La. attorney general, ACORN differ over embezzlement amount; prosecutor investigating

By Michael Kunzelman, AP
Tuesday, October 6, 2009

La. prosecutor probes ACORN after embezzlement

NEW ORLEANS — Louisiana’s attorney general said Tuesday he has stepped up an investigation into embezzlement at ACORN nearly a decade ago, but the prosecutor and community activist group clashed over how much money was taken.

Louisiana Attorney General Buddy Caldwell claimed the figure was $5 million, but ACORN said the sum hadn’t changed from slightly less than $1 million.

ACORN said its chief executive officer estimated it could cost up to $5 million to “get everything together” in the aftermath of the embezzlement, but the group’s leaders claim only $948,607 was stolen.

The prosecutor’s new figure was reported in a subpoena filed last week. He was seeking information from a company that provided bookkeeping, accounting and other financial management services to ACORN.

ACORN said Caldwell was basing the $5 million figure on remarks Chief Executive Officer Bertha Lewis made during an October 2008 board meeting.

“The $5 million figure was an off-handed remark by Bertha as a worst-case scenario for what it could potentially cost to get everything together,” ACORN President Maude Hurd said in a statement. “Lawyers, accountants and consultants were quite expensive, and the board needed to know that. Bertha’s remarks have since been taken out of context.”

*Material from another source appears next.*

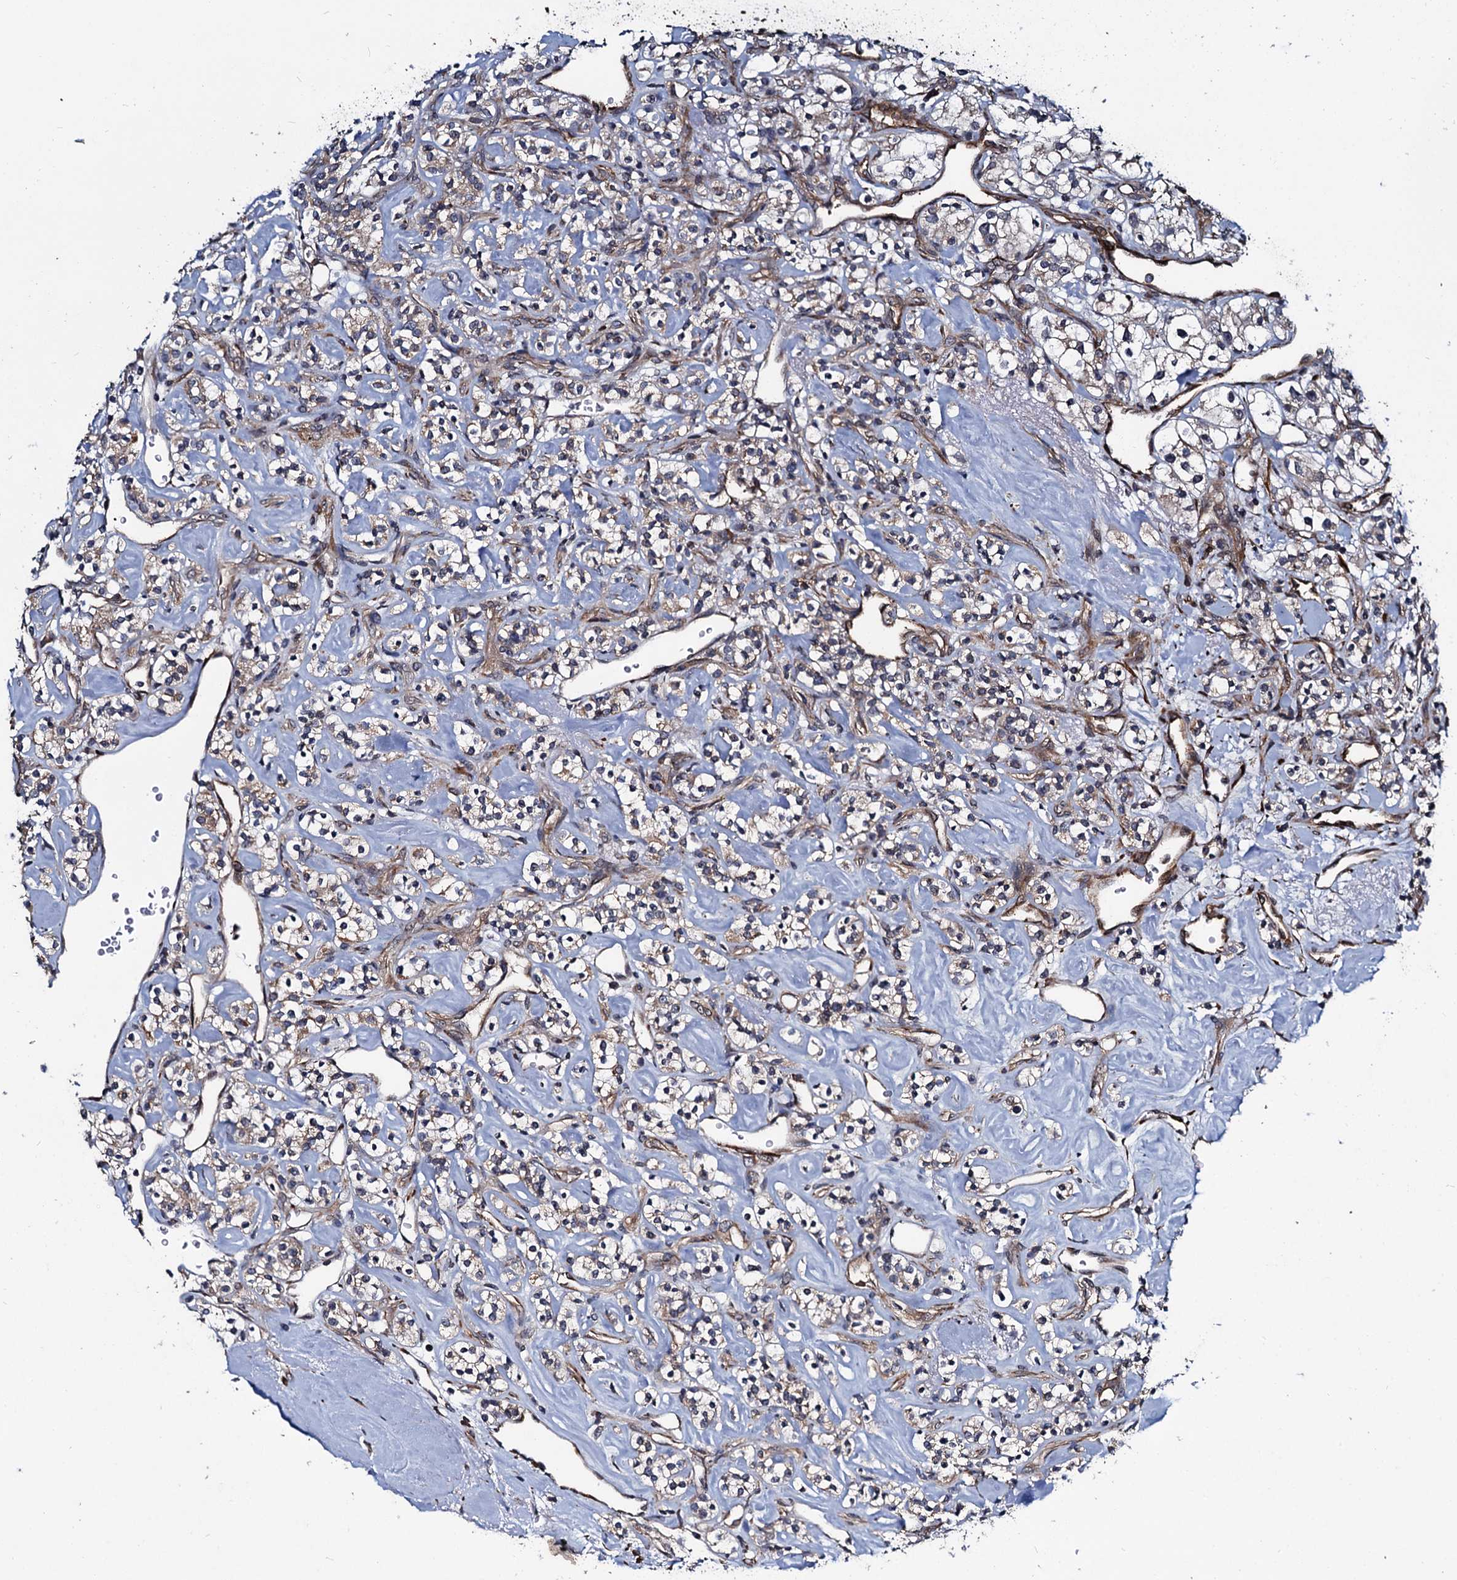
{"staining": {"intensity": "weak", "quantity": ">75%", "location": "cytoplasmic/membranous"}, "tissue": "renal cancer", "cell_type": "Tumor cells", "image_type": "cancer", "snomed": [{"axis": "morphology", "description": "Adenocarcinoma, NOS"}, {"axis": "topography", "description": "Kidney"}], "caption": "Renal cancer (adenocarcinoma) was stained to show a protein in brown. There is low levels of weak cytoplasmic/membranous expression in approximately >75% of tumor cells.", "gene": "ARHGAP42", "patient": {"sex": "male", "age": 77}}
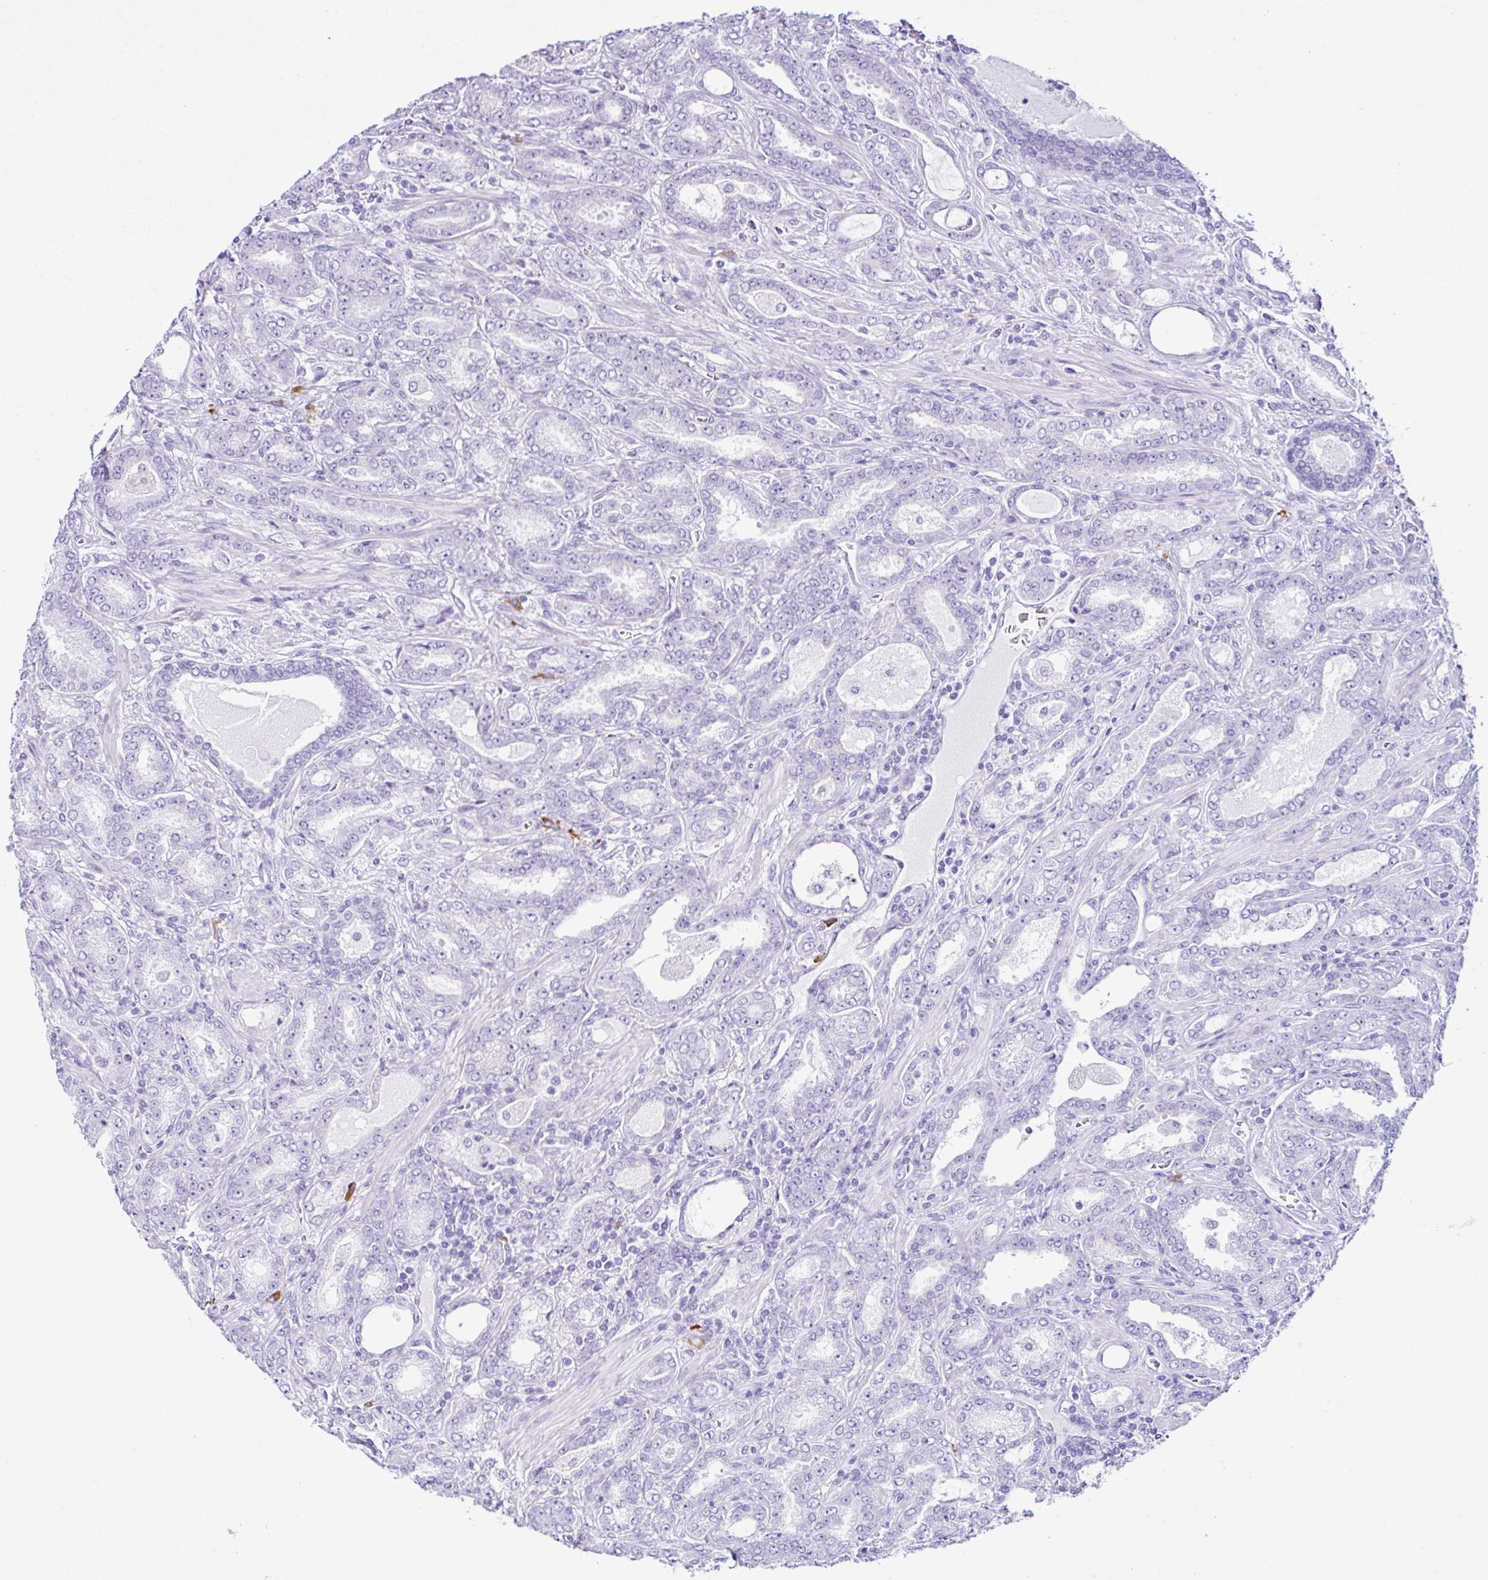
{"staining": {"intensity": "negative", "quantity": "none", "location": "none"}, "tissue": "prostate cancer", "cell_type": "Tumor cells", "image_type": "cancer", "snomed": [{"axis": "morphology", "description": "Adenocarcinoma, High grade"}, {"axis": "topography", "description": "Prostate"}], "caption": "Photomicrograph shows no significant protein expression in tumor cells of prostate adenocarcinoma (high-grade). Nuclei are stained in blue.", "gene": "PIGF", "patient": {"sex": "male", "age": 72}}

The Association of Community Organizations for Reform Now, commonly known as ACORN, has been reeling since a hidden camera captured the group’s employees giving a couple posing as a pimp and prostitute advice about how to lie about the woman’s profession to get financial help for housing and about how to smuggle girls into the country to be hookers.

The videos became a national sensation and conservative rallying cry. Day after day, new footage was released on a different ACORN office — the initial splash from a visit in Baltimore, then Washington, D.C., Brooklyn, San Bernardino, Calif., and San Diego.

The fallout was swift for an organization that long has been a target of conservatives, who’ve cited charges including voter registration fraud and misuse of public money.

ACORN last year settled an internal dispute and a lawsuit involving accusations that Dale Rathke, a brother of the group’s founder, made nearly $1 million in improper credit card charges in 1999 and 2000. The Rathke family and a donor have repaid the money and no charges were ever brought.

Caldwell’s subpoena said the exact amount was unknown until the 2008 board meeting. Caldwell said he wanted ACORN’s financial records to determine if the money was public or private.

“The only question is whether some of that money was classified as expenses, or trips, or this, that and the other, and wasn’t actually stolen. There may be some question as to whether it was $3.5 (million), $2.8 (million), it’s more than a million,” Caldwell said.

Once he sees the records, Caldwell said he would then determine if anyone can be charged.

“We’re not going to take their word for anything,” he said. “We’re going to take their records and let the records speak for themselves.”

The subpoena requested documents from Citizens Consulting Inc., which assisted ACORN, and from various accounting and legal consultants in New Orleans.

Dale Rathke’s brother Wade, who founded ACORN, could not be reached immediately for comment. His wife, Beth Butler, said he was in Thailand on Tuesday for work.

Butler claimed the $5 million figure was made up “out of thin air.” ACORN’s critics, she added, are “operating without evidence or facts here, and when that happens it’s called a smear.”

Karen Inman, one of two former ACORN board members removed last year after filing a lawsuit over the embezzlement, echoed ACORN’s account of the 2008 meeting. She recalled that Lewis said the embezzlement “generated more than $5 million worth of problems,” including the need to hire an auditor.

“I don’t remember her saying there was additional money embezzled,” said Inman, of St. Paul, Minn.

Associated Press Writer Cain Burdeau contributed to this report.